Components
1. Leader Node
- Role: Manages the entire cluster.
- Responsibilities:
- Receives queries from clients (BI tools, SQL clients, etc.).
- Parses, optimizes, and generates query execution plans.
- Distributes the execution tasks to the compute nodes.
- Aggregates results from compute nodes and returns the final result to the client.
- No Data Storage: The leader node does not store any data; it only coordinates.
2. Compute Nodes
- Role: Store and process the actual data.
- Responsibilities:
- Execute query fragments assigned by the leader node.
- Perform computations in parallel across multiple nodes and slices.
- Return intermediate results to the leader node.
- Storage: Data is stored in columnar format for efficient compression and retrieval.
- Scalability: The number and type of compute nodes determine the cluster’s processing power and storage capacity.
3. Node Slices
- Role: Subdivision of compute nodes to parallelize data processing.
- Details:
- Each compute node is divided into slices, and each slice gets a portion of the node’s memory, CPU, and disk.

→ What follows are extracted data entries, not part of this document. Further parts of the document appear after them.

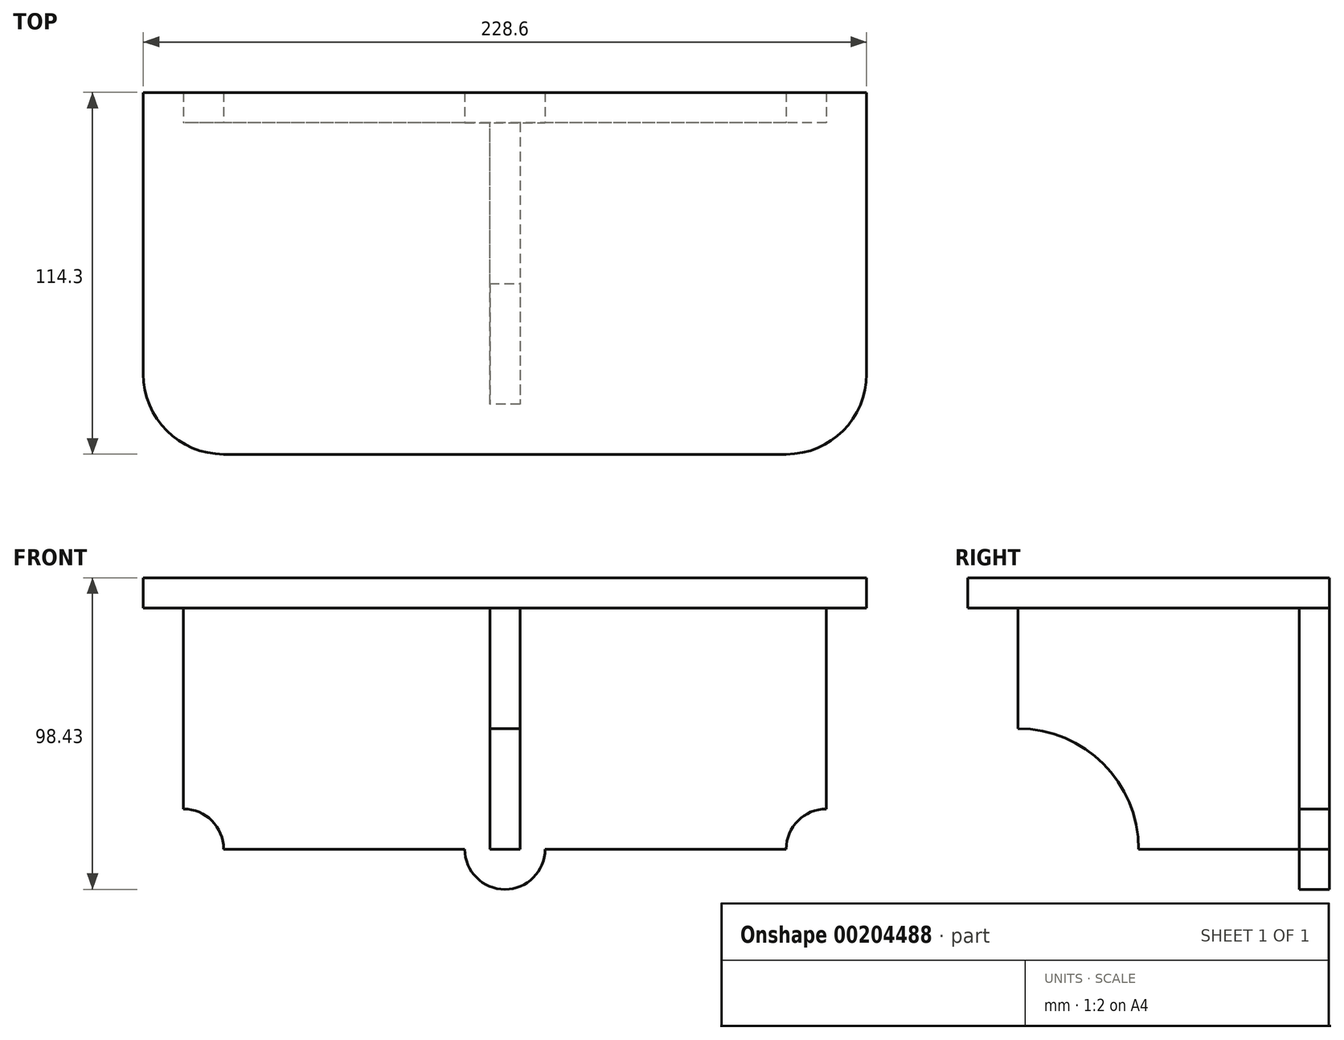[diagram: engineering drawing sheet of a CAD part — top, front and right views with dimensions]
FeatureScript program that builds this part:
annotation { "Feature Type Name" : "Feature", "Feature Type Description" : "" }
export const myFeature = defineFeature(function(context is Context, id is Id, definition is map)
    precondition{}
    {
        {
            var Q0;
            Q0=qCreatedBy(makeId("Top.planeOp"),FACE);
            var sketch = newSketch(context, id + "F0", { "sketchPlane" : qUnion([Q0])});
            skLineSegment(sketch, "E0.bottom", {"start": v(-110.67, 55.07) * mm, "end": v(117.93, 55.07) * mm});
            skLineSegment(sketch, "E0.top", {"start": v(-110.67, -59.23) * mm, "end": v(117.93, -59.23) * mm});
            skLineSegment(sketch, "E0.left", {"start": v(-110.67, 55.07) * mm, "end": v(-110.67, -59.23) * mm});
            skLineSegment(sketch, "E0.right", {"start": v(117.93, 55.07) * mm, "end": v(117.93, -59.23) * mm});
            skSolve(sketch);
        }
        {
            var Q0;
            Q0=makeQuery(id+"F0.imprint","IMPRINT",FACE,{"disambiguationData":[TD([[makeQuery(id+"F0.imprint","IMPRINT",EDGE,{"derivedFrom":sQuery(id+"F0.wireOp",EDGE,"E0.bottom")}),-1.0]])]});
            extrude(context, id + "F1", {"entities" : qUnion([Q0]), "depth" : 9.52 * mm});
        }
        {
            var Q0;
            Q0=makeQuery(id+"F1.opExtrude","SWEPT_EDGE",EDGE,{"disambiguationData":[OSD([sQuery(id+"F0.wireOp",EDGE,"E0.top"),sQuery(id+"F0.wireOp",EDGE,"E0.right")])]});
            var Q1;
            Q1=makeQuery(id+"F1.opExtrude","SWEPT_EDGE",EDGE,{"disambiguationData":[OSD([sQuery(id+"F0.wireOp",EDGE,"E0.top"),sQuery(id+"F0.wireOp",EDGE,"E0.left")])]});
            fillet(context, id + "F2", {"entities" : qUnion([Q0, Q1]), "radius" : 25.4 * mm, "tangentPropagation" : true, "allowEdgeOverflow" : false});
        }
        {
            var Q0;
            Q0=makeQuery(id+"F1.opExtrude","CAP_FACE",FACE,{"disambiguationData":[OSD([sQuery(id+"F0.wireOp",EDGE,"E0.bottom"),sQuery(id+"F0.wireOp",EDGE,"E0.top"),sQuery(id+"F0.wireOp",EDGE,"E0.left"),sQuery(id+"F0.wireOp",EDGE,"E0.right")])],"isStart":true});
            var sketch = newSketch(context, id + "F3", { "sketchPlane" : qUnion([Q0])});
            skLineSegment(sketch, "E1", {"start": v(117.93, -55.07) * mm, "end": v(105.23, -55.07) * mm});
            skLineSegment(sketch, "E2", {"start": v(-110.67, -55.07) * mm, "end": v(-97.97, -55.07) * mm});
            skLineSegment(sketch, "E3", {"start": v(-97.97, -55.07) * mm, "end": v(-97.97, -45.54) * mm});
            skLineSegment(sketch, "E4", {"start": v(105.23, -45.54) * mm, "end": v(-97.97, -45.54) * mm});
            skLineSegment(sketch, "E5", {"start": v(105.23, -55.07) * mm, "end": v(105.23, -45.54) * mm});
            skSolve(sketch);
        }
        {
            var Q0;
            Q0 = qSketchRegion(id + "F3", true);
            var Q1;
            {var subQ0=sQuery(id+"F3.wireOp",EDGE,"E3");Q1=makeQuery(id+"F3.imprint","IMPRINT",FACE,{"disambiguationData":[TD([[makeQuery(id+"F3.imprint","IMPRINT",EDGE,{"derivedFrom":subQ0}),-1.0]])]});}
            extrude(context, id + "F4", {"entities" : qUnion([Q0, Q1]), "operationType" : NewBodyOperationType.ADD, "depth" : 76.2 * mm});
        }
        {
            var Q0;
            Q0=makeQuery(id+"F4.opExtrude","SWEPT_FACE",FACE,{"disambiguationData":[OSD([sQuery(id+"F3.wireOp",EDGE,"E4")])]});
            var sketch = newSketch(context, id + "F5", { "sketchPlane" : qUnion([Q0])});
            skCircle(sketch, "E6", {"center": v(-97.97, -76.2) * mm, "radius": 12.7 * mm});
            skCircle(sketch, "E7", {"center": v(105.23, -76.2) * mm, "radius": 12.7 * mm});
            skCircle(sketch, "E8", {"center": v(3.63, -76.2) * mm, "radius": 12.7 * mm});
            skSolve(sketch);
        }
        {
            var Q0;
            {var subQ0=sQuery(id+"F5.wireOp",EDGE,"E8");var subQ1=makeQuery(id+"F4.opExtrude","CAP_EDGE",EDGE,{"disambiguationData":[OSD([sQuery(id+"F3.wireOp",EDGE,"E4")])],"isStart":false});var subQ2=makeQuery(id+"F5.imprint","INTERSECT",VERTEX,{"disambiguationData":[OD(0.0)],"derivedFrom":[subQ1,subQ0]});Q0=makeQuery(id+"F5.imprint","IMPRINT",FACE,{"disambiguationData":[TD([[makeQuery(id+"F5.imprint","IMPRINT",EDGE,{"disambiguationData":[TD([[subQ2,-1.0]])],"derivedFrom":subQ0}),1.0]])]});}
            var Q1;
            {var subQ0=sQuery(id+"F5.wireOp",EDGE,"E6");var subQ1=sQuery(id+"F3.wireOp",EDGE,"E4");var subQ4=makeQuery(id+"F4.opExtrude","CAP_EDGE",EDGE,{"disambiguationData":[OSD([subQ1])],"isStart":false});var subQ5=makeQuery(id+"F5.imprint","INTERSECT",VERTEX,{"derivedFrom":[subQ4,subQ0]});Q1=makeQuery(id+"F5.imprint","IMPRINT",FACE,{"disambiguationData":[TD([[makeQuery(id+"F5.imprint","IMPRINT",EDGE,{"disambiguationData":[TD([[subQ5,-1.0]])],"derivedFrom":subQ0}),1.0]])]});}
            extrude(context, id + "F6", {"entities" : qUnion([Q0, Q1]), "operationType" : NewBodyOperationType.REMOVE, "oppositeDirection" : true, "depth" : 9.52 * mm});
        }
        {
            var Q0;
            {var subQ0=sQuery(id+"F5.wireOp",EDGE,"E8");var subQ1=makeQuery(id+"F4.opExtrude","CAP_EDGE",EDGE,{"disambiguationData":[OSD([sQuery(id+"F3.wireOp",EDGE,"E4")])],"isStart":false});var subQ2=makeQuery(id+"F5.imprint","INTERSECT",VERTEX,{"disambiguationData":[OD(0.0)],"derivedFrom":[subQ1,subQ0]});Q0=makeQuery(id+"F5.imprint","IMPRINT",FACE,{"disambiguationData":[TD([[makeQuery(id+"F5.imprint","IMPRINT",EDGE,{"disambiguationData":[TD([[subQ2,-1.0]])],"derivedFrom":subQ0}),1.0]])]});}
            var Q1;
            {var subQ0=sQuery(id+"F5.wireOp",EDGE,"E7");var subQ1=sQuery(id+"F3.wireOp",EDGE,"E4");var subQ4=makeQuery(id+"F4.opExtrude","CAP_EDGE",EDGE,{"disambiguationData":[OSD([subQ1])],"isStart":false});var subQ5=makeQuery(id+"F5.imprint","INTERSECT",VERTEX,{"derivedFrom":[subQ4,subQ0]});Q1=makeQuery(id+"F5.imprint","IMPRINT",FACE,{"disambiguationData":[TD([[makeQuery(id+"F5.imprint","IMPRINT",EDGE,{"disambiguationData":[TD([[subQ5,1.0]])],"derivedFrom":subQ0}),1.0]])]});}
            extrude(context, id + "F7", {"entities" : qUnion([Q0, Q1]), "operationType" : NewBodyOperationType.REMOVE, "oppositeDirection" : true, "depth" : 9.52 * mm});
        }
        {
            var Q0;
            {var subQ0=sQuery(id+"F5.wireOp",EDGE,"E8");var subQ1=makeQuery(id+"F4.opExtrude","CAP_EDGE",EDGE,{"disambiguationData":[OSD([sQuery(id+"F3.wireOp",EDGE,"E4")])],"isStart":false});var subQ2=makeQuery(id+"F5.imprint","INTERSECT",VERTEX,{"disambiguationData":[OD(0.0)],"derivedFrom":[subQ1,subQ0]});Q0=makeQuery(id+"F5.imprint","IMPRINT",FACE,{"disambiguationData":[TD([[makeQuery(id+"F5.imprint","IMPRINT",EDGE,{"disambiguationData":[TD([[subQ2,-1.0]])],"derivedFrom":subQ0}),1.0]])]});}
            extrude(context, id + "F8", {"entities" : qUnion([Q0]), "oppositeDirection" : true, "depth" : 9.52 * mm});
        }
        {
            var Q0;
            Q0=makeQuery(id+"F1.opExtrude","CAP_FACE",FACE,{"disambiguationData":[OSD([sQuery(id+"F0.wireOp",EDGE,"E0.bottom"),sQuery(id+"F0.wireOp",EDGE,"E0.top"),sQuery(id+"F0.wireOp",EDGE,"E0.left"),sQuery(id+"F0.wireOp",EDGE,"E0.right")])],"isStart":true});
            var sketch = newSketch(context, id + "F9", { "sketchPlane" : qUnion([Q0])});
            skLineSegment(sketch, "E9", {"start": v(3.63, -45.54) * mm, "end": v(-1.13, -45.54) * mm});
            skLineSegment(sketch, "E10", {"start": v(-1.13, -45.54) * mm, "end": v(3.63, -45.54) * mm});
            skLineSegment(sketch, "E11", {"start": v(3.63, -45.54) * mm, "end": v(8.4, -45.54) * mm});
            skLineSegment(sketch, "E12", {"start": v(8.4, -45.54) * mm, "end": v(8.4, 43.36) * mm});
            skLineSegment(sketch, "E13", {"start": v(-1.13, 43.36) * mm, "end": v(-1.13, -45.54) * mm});
            skLineSegment(sketch, "E14", {"start": v(8.4, 43.36) * mm, "end": v(-1.13, 43.36) * mm});
            skSolve(sketch);
        }
        {
            var Q0;
            Q0 = qSketchRegion(id + "F9", true);
            extrude(context, id + "F10", {"entities" : qUnion([Q0]), "operationType" : NewBodyOperationType.ADD, "depth" : 76.2 * mm});
        }
        {
            var Q0;
            Q0=makeQuery(id+"F10.opExtrude","SWEPT_FACE",FACE,{"disambiguationData":[OSD([sQuery(id+"F9.wireOp",EDGE,"E12")])]});
            var sketch = newSketch(context, id + "F11", { "sketchPlane" : qUnion([Q0])});
            skCircle(sketch, "E15", {"center": v(-43.36, -76.2) * mm, "radius": 38.1 * mm});
            skSolve(sketch);
        }
        {
            var Q0;
            {var subQ0=sQuery(id+"F11.wireOp",EDGE,"E15");var subQ1=sQuery(id+"F9.wireOp",EDGE,"E12");var subQ4=makeQuery(id+"F10.opExtrude","CAP_EDGE",EDGE,{"disambiguationData":[OSD([subQ1])],"isStart":false});var subQ5=makeQuery(id+"F11.imprint","INTERSECT",VERTEX,{"derivedFrom":[subQ4,subQ0]});Q0=makeQuery(id+"F11.imprint","IMPRINT",FACE,{"disambiguationData":[TD([[makeQuery(id+"F11.imprint","IMPRINT",EDGE,{"disambiguationData":[TD([[subQ5,-1.0]])],"derivedFrom":subQ0}),1.0]])]});}
            extrude(context, id + "F12", {"entities" : qUnion([Q0]), "operationType" : NewBodyOperationType.REMOVE, "oppositeDirection" : true, "depth" : 25.4 * mm});
        }
    });
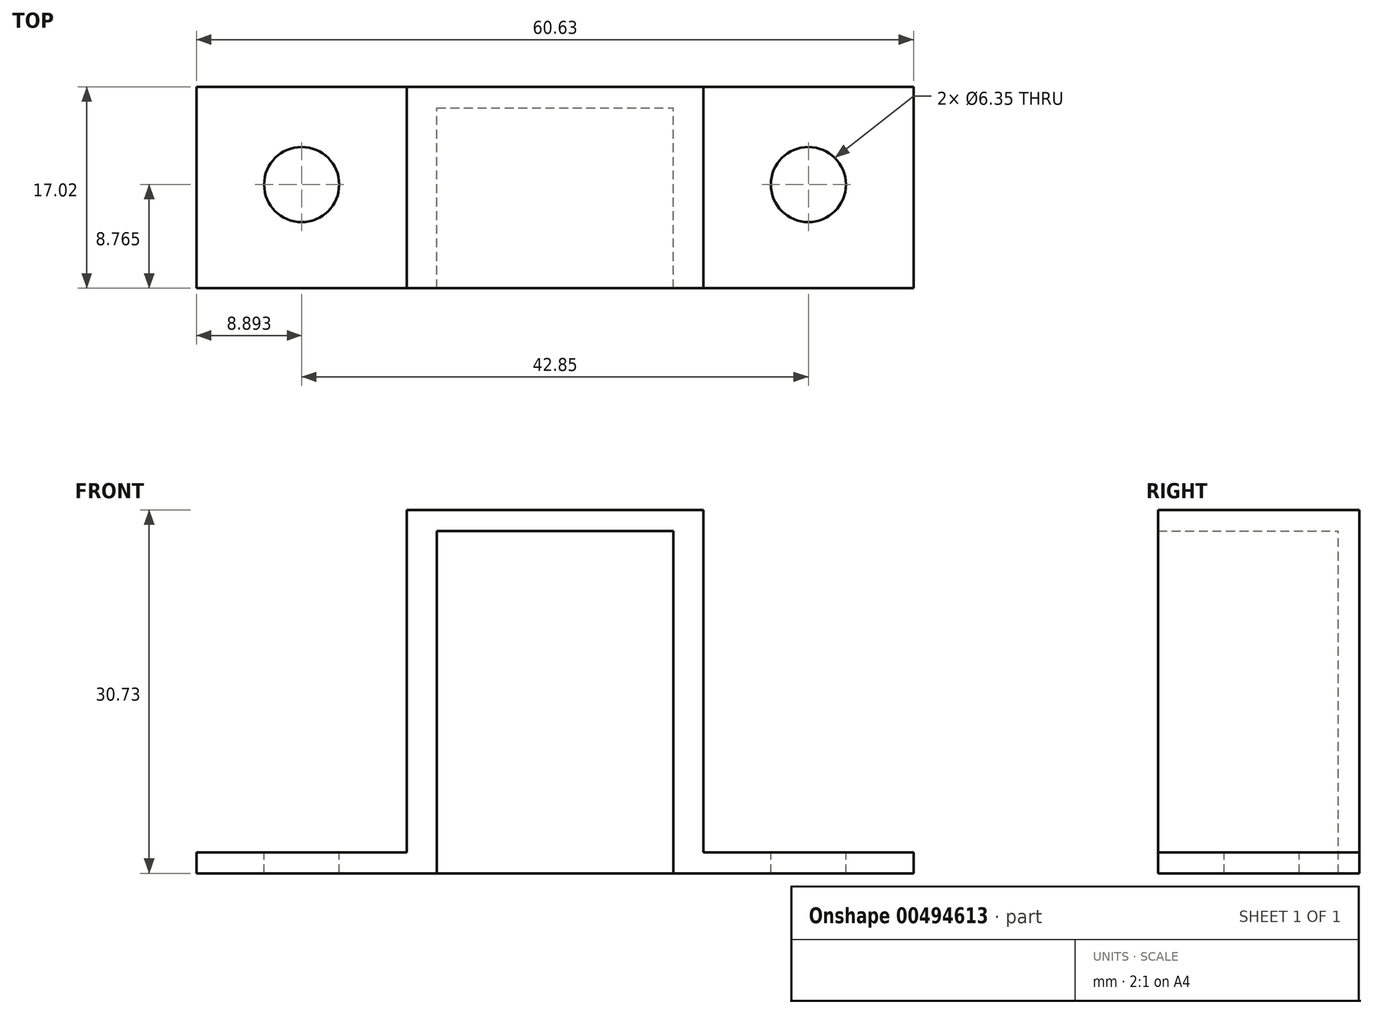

- Data is distributed across slices for even processing.
4. Cluster
- A Redshift cluster is a collection of one leader node and one or more compute nodes.
- Nodes can be scaled up or down to meet workload requirements.
- Clusters can be resized to add more nodes or migrate to different node types.
5. Network Layer
- Nodes communicate using high-speed, secure connections within a Virtual Private Cloud (VPC).
- Redshift integrates with AWS services like S3 and Glue for data loading and transformation.

Data Distribution and Processing
Data Distribution:
Data is distributed across compute nodes and slices based on the distribution style:
- EVEN: Data is spread evenly across all slices.
- KEY: Data is distributed based on the value of a specified column (used to colocate related data).
- ALL: A full copy of the data is stored on every node (useful for small lookup tables).
Massively Parallel Processing (MPP):
Queries are split into smaller tasks and distributed to compute nodes.
Each node processes its portion of the data in parallel, improving query performance.
Columnar Storage:
Data is stored column-by-column instead of row-by-row.
Reduces the amount of data read during queries, which speeds up analytics workloads.
Scalability and Storage
Scalability:
Add or remove compute nodes based on workload.
Use RA3 nodes to separate compute and storage, allowing independent scaling.
Storage:
RA3 nodes offer managed storage, automatically offloading cold data to Amazon S3 while keeping frequently accessed data on faster local storage.
High Availability and Fault Tolerance
Replication:
Data is automatically replicated within the cluster and to Amazon S3 for backup.
Automatic Recovery:
If a node fails, Redshift automatically re-replicates data and replaces the node.
Security
Encryption:
Data is encrypted at rest (using AWS Key Management Service or customer-managed keys) and in transit (using SSL).
Access Control:
Integrates with AWS Identity and Access Management (IAM) for fine-grained access control.
Supports VPC for network isolation.
Amazon Redshift Spectrum
Purpose: Extends Redshift’s architecture to query data directly in S3.
How It Works:
Uses the Redshift cluster for processing and leverages a fleet of Spectrum workers to scan and process S3 data in parallel.
Enables a “data lake” architecture by combining structured data in Redshift with semi-structured/unstructured data in S3.